**Passage:**
───
ManageDiskUsage handles the complete disk management cycle

func (*DiskManager) PurgeFilesBefore added in v1.2.0

func (dm *DiskManager) PurgeFilesBefore(ctx context.Context, before time.Time) (int, error)

PurgeFilesBefore removes files older than the cutoff time

func (*DiskManager) PurgeOldestPercentage added in v1.2.0

func (dm *DiskManager) PurgeOldestPercentage(ctx context.Context, percent int) (int, error)

PurgeOldestPercentage removes the oldest percentage of files

type HTTPClient added in v1.2.0

type HTTPClient interface {
	// Do processes the request
	Do(req *http.Request) (*http.Response, error)
}

HTTPClient interface remains the same

type MetricShipper

type MetricShipper struct {

	// HTTPClient provides the configured HTTP client for CloudZero API communication.
	// Includes retry logic, timeout configuration, authentication, and connection pooling
	// optimized for reliable metric upload operations in production environments.
	HTTPClient *retryablehttp.Client
	// contains filtered or unexported fields
}

MetricShipper orchestrates the complete metric upload pipeline for CloudZero Agent data transmission. This struct manages the periodic discovery, processing, and upload of metric files from local storage to the CloudZero platform using secure presigned URLs and parallel processing for optimal performance.

The shipper implements a robust upload workflow designed for production reliability:

  • Periodic scheduling: Configurable intervals for batch processing
  • File locking: Prevents concurrent access during processing
  • Chunked uploads: Processes files in manageable batches
  • Parallel workers: Concurrent upload for throughput optimization
  • Retry logic: Handles transient network failures gracefully
  • Replay support: Reprocesses failed uploads automatically
  • Disk management: Enforces retention policies and cleanup

Operational characteristics:

  • Signal handling: Graceful shutdown on SIGINT/SIGTERM
  • Context cancellation: Proper resource cleanup and timeout handling
  • Comprehensive metrics: Detailed observability for monitoring and alerting
  • Error recovery: Panic handling and operation resilience
  • Configuration reload: Dynamic settings updates without restart

func NewMetricShipper

func NewMetricShipper(ctx context.Context, s *config.Settings, store types.ReadableStore) (*MetricShipper, error)
───
**Exercise tasks:**
1) Say whether each statement below agrees with the metric shipper documentation, answering yes or no and quoting the exact deciding words. (a) PurgeOldestPercentage was added in v1.2.0. (b) The HTTPClient field of MetricShipper is a plain *http.Client. (c) The shipper shuts down gracefully when it receives SIGINT or SIGTERM.
2) Write the next part of the metric shipper documentation, starting after its final line.
───
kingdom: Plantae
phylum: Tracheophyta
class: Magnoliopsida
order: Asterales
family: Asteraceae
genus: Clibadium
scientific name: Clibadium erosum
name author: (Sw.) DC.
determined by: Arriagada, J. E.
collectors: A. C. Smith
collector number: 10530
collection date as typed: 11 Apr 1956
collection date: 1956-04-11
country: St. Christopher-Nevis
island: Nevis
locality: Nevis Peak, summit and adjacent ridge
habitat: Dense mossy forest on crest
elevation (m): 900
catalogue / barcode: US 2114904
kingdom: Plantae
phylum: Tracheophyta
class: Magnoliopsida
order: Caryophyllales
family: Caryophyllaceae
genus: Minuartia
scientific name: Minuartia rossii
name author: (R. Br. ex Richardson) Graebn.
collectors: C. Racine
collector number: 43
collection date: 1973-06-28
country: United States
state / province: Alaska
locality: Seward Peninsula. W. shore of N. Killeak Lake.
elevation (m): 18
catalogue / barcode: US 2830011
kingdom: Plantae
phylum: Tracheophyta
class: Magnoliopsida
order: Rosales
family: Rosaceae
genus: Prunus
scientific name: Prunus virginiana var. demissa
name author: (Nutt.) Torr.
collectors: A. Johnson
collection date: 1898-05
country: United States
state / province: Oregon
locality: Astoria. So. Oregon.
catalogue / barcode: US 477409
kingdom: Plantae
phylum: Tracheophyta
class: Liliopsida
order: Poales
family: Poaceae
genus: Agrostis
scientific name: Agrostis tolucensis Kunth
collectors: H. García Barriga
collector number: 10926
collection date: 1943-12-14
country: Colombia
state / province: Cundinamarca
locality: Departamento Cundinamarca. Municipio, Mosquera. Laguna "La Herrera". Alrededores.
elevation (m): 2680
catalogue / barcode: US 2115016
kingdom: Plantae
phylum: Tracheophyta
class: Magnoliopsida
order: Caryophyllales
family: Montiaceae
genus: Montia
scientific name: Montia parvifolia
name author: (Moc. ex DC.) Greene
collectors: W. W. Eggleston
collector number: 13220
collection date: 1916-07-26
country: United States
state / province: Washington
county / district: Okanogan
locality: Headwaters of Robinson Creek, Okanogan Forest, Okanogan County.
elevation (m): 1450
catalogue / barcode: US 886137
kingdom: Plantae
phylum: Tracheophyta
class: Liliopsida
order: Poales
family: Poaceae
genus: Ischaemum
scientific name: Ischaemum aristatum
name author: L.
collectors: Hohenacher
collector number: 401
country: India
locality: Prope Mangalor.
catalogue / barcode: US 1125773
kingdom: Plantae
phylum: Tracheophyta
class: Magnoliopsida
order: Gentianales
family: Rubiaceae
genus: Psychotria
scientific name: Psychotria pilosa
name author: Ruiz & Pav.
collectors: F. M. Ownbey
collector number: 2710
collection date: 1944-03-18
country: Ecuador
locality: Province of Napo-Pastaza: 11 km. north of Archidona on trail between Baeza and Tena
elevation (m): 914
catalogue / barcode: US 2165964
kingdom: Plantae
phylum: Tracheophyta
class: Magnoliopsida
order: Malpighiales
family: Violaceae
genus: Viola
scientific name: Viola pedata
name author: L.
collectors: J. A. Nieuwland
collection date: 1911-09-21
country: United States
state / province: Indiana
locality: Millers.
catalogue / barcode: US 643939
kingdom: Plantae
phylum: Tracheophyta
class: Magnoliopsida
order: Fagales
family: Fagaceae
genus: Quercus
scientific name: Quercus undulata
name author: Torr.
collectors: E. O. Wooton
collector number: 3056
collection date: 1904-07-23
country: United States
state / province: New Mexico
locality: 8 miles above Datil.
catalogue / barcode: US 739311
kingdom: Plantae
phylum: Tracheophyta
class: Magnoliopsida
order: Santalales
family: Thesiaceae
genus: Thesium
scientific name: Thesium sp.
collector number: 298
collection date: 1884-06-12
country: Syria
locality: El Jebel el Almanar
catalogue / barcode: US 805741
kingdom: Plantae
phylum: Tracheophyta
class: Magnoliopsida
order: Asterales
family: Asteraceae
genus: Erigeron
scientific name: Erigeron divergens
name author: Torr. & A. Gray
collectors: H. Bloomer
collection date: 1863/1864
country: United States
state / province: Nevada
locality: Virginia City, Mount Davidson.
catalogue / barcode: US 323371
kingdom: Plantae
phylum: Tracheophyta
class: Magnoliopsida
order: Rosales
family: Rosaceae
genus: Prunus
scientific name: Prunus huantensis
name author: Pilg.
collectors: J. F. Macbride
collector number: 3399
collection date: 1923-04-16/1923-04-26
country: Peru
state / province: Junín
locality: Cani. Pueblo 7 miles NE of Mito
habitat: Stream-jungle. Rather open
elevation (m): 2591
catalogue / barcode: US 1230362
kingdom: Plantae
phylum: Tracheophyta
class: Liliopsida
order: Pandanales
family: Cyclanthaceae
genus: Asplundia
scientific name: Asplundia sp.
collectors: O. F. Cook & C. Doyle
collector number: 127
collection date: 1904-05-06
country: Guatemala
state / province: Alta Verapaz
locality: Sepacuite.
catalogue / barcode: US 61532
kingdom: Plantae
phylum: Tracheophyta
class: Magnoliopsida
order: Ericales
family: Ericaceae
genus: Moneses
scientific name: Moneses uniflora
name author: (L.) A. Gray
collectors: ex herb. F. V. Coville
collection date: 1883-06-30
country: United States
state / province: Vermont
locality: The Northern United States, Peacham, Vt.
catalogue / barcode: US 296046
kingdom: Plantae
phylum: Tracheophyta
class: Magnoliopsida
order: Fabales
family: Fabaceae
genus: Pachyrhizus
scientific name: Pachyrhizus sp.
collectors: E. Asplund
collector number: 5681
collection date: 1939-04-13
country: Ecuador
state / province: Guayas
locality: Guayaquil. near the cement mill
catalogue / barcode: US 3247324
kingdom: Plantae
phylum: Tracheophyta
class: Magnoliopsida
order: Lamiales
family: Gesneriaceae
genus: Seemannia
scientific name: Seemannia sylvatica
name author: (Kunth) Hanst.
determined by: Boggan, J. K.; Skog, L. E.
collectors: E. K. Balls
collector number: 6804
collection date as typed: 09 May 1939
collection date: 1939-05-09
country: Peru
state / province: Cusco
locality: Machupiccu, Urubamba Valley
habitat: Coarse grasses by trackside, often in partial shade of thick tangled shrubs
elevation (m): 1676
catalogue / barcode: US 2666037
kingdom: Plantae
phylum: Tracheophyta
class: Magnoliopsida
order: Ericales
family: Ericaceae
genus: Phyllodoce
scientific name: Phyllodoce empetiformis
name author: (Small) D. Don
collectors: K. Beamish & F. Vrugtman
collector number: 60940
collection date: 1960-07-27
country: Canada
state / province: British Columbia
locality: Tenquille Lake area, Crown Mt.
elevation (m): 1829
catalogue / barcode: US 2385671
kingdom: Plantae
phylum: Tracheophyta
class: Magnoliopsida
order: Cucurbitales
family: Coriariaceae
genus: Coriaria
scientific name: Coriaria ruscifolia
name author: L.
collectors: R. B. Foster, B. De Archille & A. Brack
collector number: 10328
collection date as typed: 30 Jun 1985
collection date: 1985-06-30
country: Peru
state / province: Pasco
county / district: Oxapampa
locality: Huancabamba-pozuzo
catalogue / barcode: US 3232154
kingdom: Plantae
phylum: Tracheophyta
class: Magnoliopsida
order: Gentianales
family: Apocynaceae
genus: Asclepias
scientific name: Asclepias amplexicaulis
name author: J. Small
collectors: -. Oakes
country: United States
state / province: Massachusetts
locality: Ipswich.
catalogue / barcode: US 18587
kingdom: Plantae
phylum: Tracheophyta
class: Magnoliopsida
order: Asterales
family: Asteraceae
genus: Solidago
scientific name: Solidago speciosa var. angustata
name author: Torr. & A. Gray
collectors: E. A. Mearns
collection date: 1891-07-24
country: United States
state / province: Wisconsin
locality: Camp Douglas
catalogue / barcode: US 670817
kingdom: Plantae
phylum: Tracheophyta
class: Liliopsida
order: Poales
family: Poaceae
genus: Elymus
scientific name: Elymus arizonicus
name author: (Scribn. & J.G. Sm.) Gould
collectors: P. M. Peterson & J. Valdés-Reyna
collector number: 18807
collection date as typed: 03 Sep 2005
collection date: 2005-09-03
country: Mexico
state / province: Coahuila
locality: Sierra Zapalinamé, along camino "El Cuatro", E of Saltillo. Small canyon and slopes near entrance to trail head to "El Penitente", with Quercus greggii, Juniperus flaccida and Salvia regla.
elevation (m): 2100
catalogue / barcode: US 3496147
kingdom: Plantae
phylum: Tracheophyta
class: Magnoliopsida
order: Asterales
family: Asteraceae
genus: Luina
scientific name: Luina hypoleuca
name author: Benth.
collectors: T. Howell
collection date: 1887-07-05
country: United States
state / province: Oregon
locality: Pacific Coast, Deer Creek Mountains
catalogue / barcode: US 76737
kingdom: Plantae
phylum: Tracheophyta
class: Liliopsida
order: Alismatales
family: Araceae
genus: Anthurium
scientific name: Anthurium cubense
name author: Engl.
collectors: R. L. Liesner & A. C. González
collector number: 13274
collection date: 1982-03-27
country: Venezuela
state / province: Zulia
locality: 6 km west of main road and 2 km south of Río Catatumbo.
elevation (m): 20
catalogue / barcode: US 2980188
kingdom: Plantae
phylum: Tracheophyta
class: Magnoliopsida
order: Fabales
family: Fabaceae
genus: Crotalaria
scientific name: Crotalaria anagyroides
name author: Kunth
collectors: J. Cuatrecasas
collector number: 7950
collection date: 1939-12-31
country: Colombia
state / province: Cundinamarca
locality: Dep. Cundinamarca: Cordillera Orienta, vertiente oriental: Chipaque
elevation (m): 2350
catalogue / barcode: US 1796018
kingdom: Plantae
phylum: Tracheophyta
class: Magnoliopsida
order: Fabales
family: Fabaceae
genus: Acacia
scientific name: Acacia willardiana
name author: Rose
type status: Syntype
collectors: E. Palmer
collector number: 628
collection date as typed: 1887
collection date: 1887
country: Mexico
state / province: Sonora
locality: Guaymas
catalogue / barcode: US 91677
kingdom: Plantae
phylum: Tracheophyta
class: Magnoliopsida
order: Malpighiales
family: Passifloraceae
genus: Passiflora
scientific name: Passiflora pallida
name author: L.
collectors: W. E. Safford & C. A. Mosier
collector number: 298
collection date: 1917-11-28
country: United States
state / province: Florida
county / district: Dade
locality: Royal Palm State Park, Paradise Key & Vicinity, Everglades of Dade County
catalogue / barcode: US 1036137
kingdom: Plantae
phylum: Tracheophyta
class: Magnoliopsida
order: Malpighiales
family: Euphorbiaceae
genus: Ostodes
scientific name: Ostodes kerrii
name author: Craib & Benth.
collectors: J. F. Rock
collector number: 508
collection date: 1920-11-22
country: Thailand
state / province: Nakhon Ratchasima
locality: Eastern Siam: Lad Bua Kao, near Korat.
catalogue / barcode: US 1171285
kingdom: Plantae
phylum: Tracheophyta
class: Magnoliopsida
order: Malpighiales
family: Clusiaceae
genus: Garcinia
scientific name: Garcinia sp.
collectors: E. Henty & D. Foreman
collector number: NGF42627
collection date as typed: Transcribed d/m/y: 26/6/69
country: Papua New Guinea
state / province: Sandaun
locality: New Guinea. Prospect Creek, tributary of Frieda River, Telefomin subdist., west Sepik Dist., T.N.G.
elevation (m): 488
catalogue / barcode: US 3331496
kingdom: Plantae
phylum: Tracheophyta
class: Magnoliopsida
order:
───
**Answers for this exercise:**
1)
(a) Yes: "func (*DiskManager) PurgeOldestPercentage added in v1.2.0"
(b) No: "HTTPClient *retryablehttp.Client"
(c) Yes: "Signal handling: Graceful shutdown on SIGINT/SIGTERM"

2)
NewMetricShipper creates a fully configured MetricShipper instance for CloudZero metric upload operations. This constructor initializes all necessary components for reliable metric transmission including HTTP clients, metrics instrumentation, and operational configuration validation.

Initialization sequence:

  1. Creates cancellable context for graceful shutdown support
  2. Configures HTTP client with retry logic, timeouts, and authentication
  3. Initializes Prometheus metrics for operational monitoring
  4. Validates configuration settings and logs debug information
  5. Sets up all internal state for immediate operation

The constructor performs comprehensive validation and setup to ensure the shipper is ready for production operation, including proper error handling and resource cleanup if initialization fails at any stage.

Dependencies:

  • ctx: Parent context for operation lifecycle and cancellation
  • s: Configuration settings for API endpoints, credentials, and operational parameters
  • store: Storage interface for reading processed metric files

Configuration validation includes:

  • CloudZero API endpoint accessibility and authentication
  • Upload interval and batch size validation
  • Disk space and retention policy verification
  • HTTP client timeout and retry configuration

Returns a ready-to-use MetricShipper instance or an error if initialization fails. The returned shipper must have its Run() method called to begin processing operations.

func (*MetricShipper) AbandonFiles

func (m *MetricShipper) AbandonFiles(ctx context.Context, payload []*AbandonAPIPayloadFile) error

AbandonFiles sends an abandon request for a list of files with a given reason.

func (*MetricShipper) AllocatePresignedURLs

func (m *MetricShipper) AllocatePresignedURLs(ctx context.Context, files []types.File) (*AllocatePresignedURLsResponse, error)

AllocatePresignedURLs allocates a set of pre-signed urls for the passed file objects.

func (*MetricShipper) Flush added in v1.2.0

func (m *MetricShipper) Flush(ctx context.Context)

Flush will attempt to process all files and push them to the remote

func (*MetricShipper) GetBaseDir

func (m *MetricShipper) GetBaseDir() string

func (*MetricShipper) GetMetricHandler

func (m *MetricShipper) GetMetricHandler() http.Handler

func (*MetricShipper) GetShipperID

func (m *MetricShipper) GetShipperID() (string, error)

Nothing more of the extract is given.